**WHAT YOU HAVE TO DO:** The expected output is the line with "List each element's" followed by every remaining line of the entries, all repeated exactly.

**Page segmentation data:**
====
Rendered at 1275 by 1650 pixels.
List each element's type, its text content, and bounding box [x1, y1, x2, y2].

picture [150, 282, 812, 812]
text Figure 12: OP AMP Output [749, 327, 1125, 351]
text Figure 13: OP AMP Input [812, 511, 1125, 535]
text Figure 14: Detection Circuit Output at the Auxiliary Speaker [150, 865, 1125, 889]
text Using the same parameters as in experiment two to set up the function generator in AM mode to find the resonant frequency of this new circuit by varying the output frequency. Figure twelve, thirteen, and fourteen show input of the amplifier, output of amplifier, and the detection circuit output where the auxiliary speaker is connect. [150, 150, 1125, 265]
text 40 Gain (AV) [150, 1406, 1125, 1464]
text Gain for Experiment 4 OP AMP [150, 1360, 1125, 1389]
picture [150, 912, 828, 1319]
====
**RESULT OF THE TASK:**
List each element's type, its text content, and bounding box [x1, y1, x2, y2].

picture [150, 282, 812, 812]
text Figure 12: OP AMP Output [749, 327, 1125, 351]
text Figure 13: OP AMP Input [812, 511, 1125, 535]
text Figure 14: Detection Circuit Output at the Auxiliary Speaker [150, 865, 1125, 889]
text Using the same parameters as in experiment two to set up the function generator in AM mode to find the resonant frequency of this new circuit by varying the output frequency. Figure twelve, thirteen, and fourteen show input of the amplifier, output of amplifier, and the detection circuit output where the auxiliary speaker is connect. [150, 150, 1125, 265]
text 40 Gain (AV) [150, 1406, 1125, 1464]
text Gain for Experiment 4 OP AMP [150, 1360, 1125, 1389]
picture [150, 912, 828, 1319]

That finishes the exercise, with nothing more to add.